Continue the mailing-list message about recovery conflict wait events, starting right after its last sentence.

# Article:
--------

Re: Some problems of recovery conflict wait events

From: Masahiko Sawada <masahiko(dot)sawada(at)2ndquadrant(dot)com>
To: Fujii Masao <masao(dot)fujii(at)oss(dot)nttdata(dot)com>
Cc: Michael Paquier <michael(at)paquier(dot)xyz>, PostgreSQL Hackers <pgsql-hackers(at)lists(dot)postgresql(dot)org>
Subject: Re: Some problems of recovery conflict wait events
Date: 2020-03-12 06:12:44
Message-ID: CA+fd4k4fbwpb-T_uR-CRHBFLsEGUqFbykzmF8YM6H8-wPVADAQ@mail.gmail.com
Views: Raw Message | Whole Thread | Download mbox | Resend email
Thread:
Lists: pgsql-hackers

On Wed, 11 Mar 2020 at 16:42, Fujii Masao <masao(dot)fujii(at)oss(dot)nttdata(dot)com> wrote:
>
>
>
> On 2020/03/10 13:54, Masahiko Sawada wrote:
> > On Tue, 10 Mar 2020 at 00:57, Fujii Masao <masao(dot)fujii(at)oss(dot)nttdata(dot)com> wrote:
> >>
> >>
> >>
> >> On 2020/03/09 14:10, Masahiko Sawada wrote:
> >>> On Mon, 9 Mar 2020 at 13:24, Fujii Masao <masao(dot)fujii(at)oss(dot)nttdata(dot)com> wrote:
> >>>>
> >>>>
> >>>>
> >>>> On 2020/03/08 13:52, Masahiko Sawada wrote:
> >>>>> On Thu, 5 Mar 2020 at 20:16, Fujii Masao <masao(dot)fujii(at)oss(dot)nttdata(dot)com> wrote:
> >>>>>>
> >>>>>>
> >>>>>>
> >>>>>> On 2020/03/05 16:58, Masahiko Sawada wrote:
> >>>>>>> On Wed, 4 Mar 2020 at 15:21, Fujii Masao <masao(dot)fujii(at)oss(dot)nttdata(dot)com> wrote:
> >>>>>>>>
> >>>>>>>>
> >>>>>>>>
> >>>>>>>> On 2020/03/04 14:31, Masahiko Sawada wrote:
> >>>>>>>>> On Wed, 4 Mar 2020 at 13:48, Fujii Masao <masao(dot)fujii(at)oss(dot)nttdata(dot)com> wrote:
> >>>>>>>>>>
> >>>>>>>>>>
> >>>>>>>>>>
> >>>>>>>>>> On 2020/03/04 13:27, Michael Paquier wrote:
> >>>>>>>>>>> On Wed, Mar 04, 2020 at 01:13:19PM +0900, Masahiko Sawada wrote:
> >>>>>>>>>>>> Yeah, so 0001 patch sets existing wait events to recovery conflict
> >>>>>>>>>>>> resolution. For instance, it sets (PG_WAIT_LOCK | LOCKTAG_TRANSACTION)

--------

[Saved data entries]
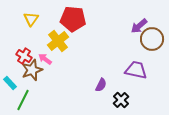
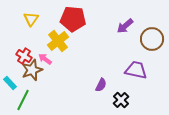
purple arrow: moved 14 px left
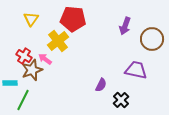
purple arrow: rotated 30 degrees counterclockwise
cyan rectangle: rotated 48 degrees counterclockwise
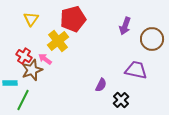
red pentagon: rotated 20 degrees counterclockwise
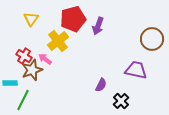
purple arrow: moved 27 px left
black cross: moved 1 px down
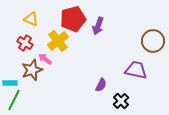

--------

# Solved problem:
> >>>>>>>>>>>> to the recovery conflict on a snapshot. 0003 patch improves these wait
> >>>>>>>>>>>> events by adding the new type of wait event such as
> >>>>>>>>>>>> WAIT_EVENT_RECOVERY_CONFLICT_SNAPSHOT. Therefore 0001 (and 0002) patch
> >>>>>>>>>>>> is the fix for existing versions and 0003 patch is an improvement for
> >>>>>>>>>>>> only PG13. Did you mean even 0001 patch doesn't fit for back-patching?
> >>>>>>>>>>
> >>>>>>>>>> Yes, it looks like a improvement rather than bug fix.
> >>>>>>>>>>
> >>>>>>>>>
> >>>>>>>>> Okay, understand.
> >>>>>>>>>
> >>>>>>>>>>> I got my eyes on this patch set. The full patch set is in my opinion
> >>>>>>>>>>> just a set of improvements, and not bug fixes, so I would refrain from
> >>>>>>>>>>> back-backpatching.
> >>>>>>>>>>
> >>>>>>>>>> I think that the issue (i.e., "waiting" is reported twice needlessly
> >>>>>>>>>> in PS display) that 0002 patch tries to fix is a bug. So it should be
> >>>>>>>>>> fixed even in the back branches.
> >>>>>>>>>
> >>>>>>>>> So we need only two patches: one fixes process title issue and another
> >>>>>>>>> improve wait event. I've attached updated patches.
> >>>>>>>>
> >>>>>>>> Thanks for updating the patches! I started reading 0001 patch.
> >>>>>>>
> >>>>>>> Thank you for reviewing this patch.
> >>>>>>>
> >>>>>>>>
> >>>>>>>> - /*
> >>>>>>>> - * Report via ps if we have been waiting for more than 500 msec
> >>>>>>>> - * (should that be configurable?)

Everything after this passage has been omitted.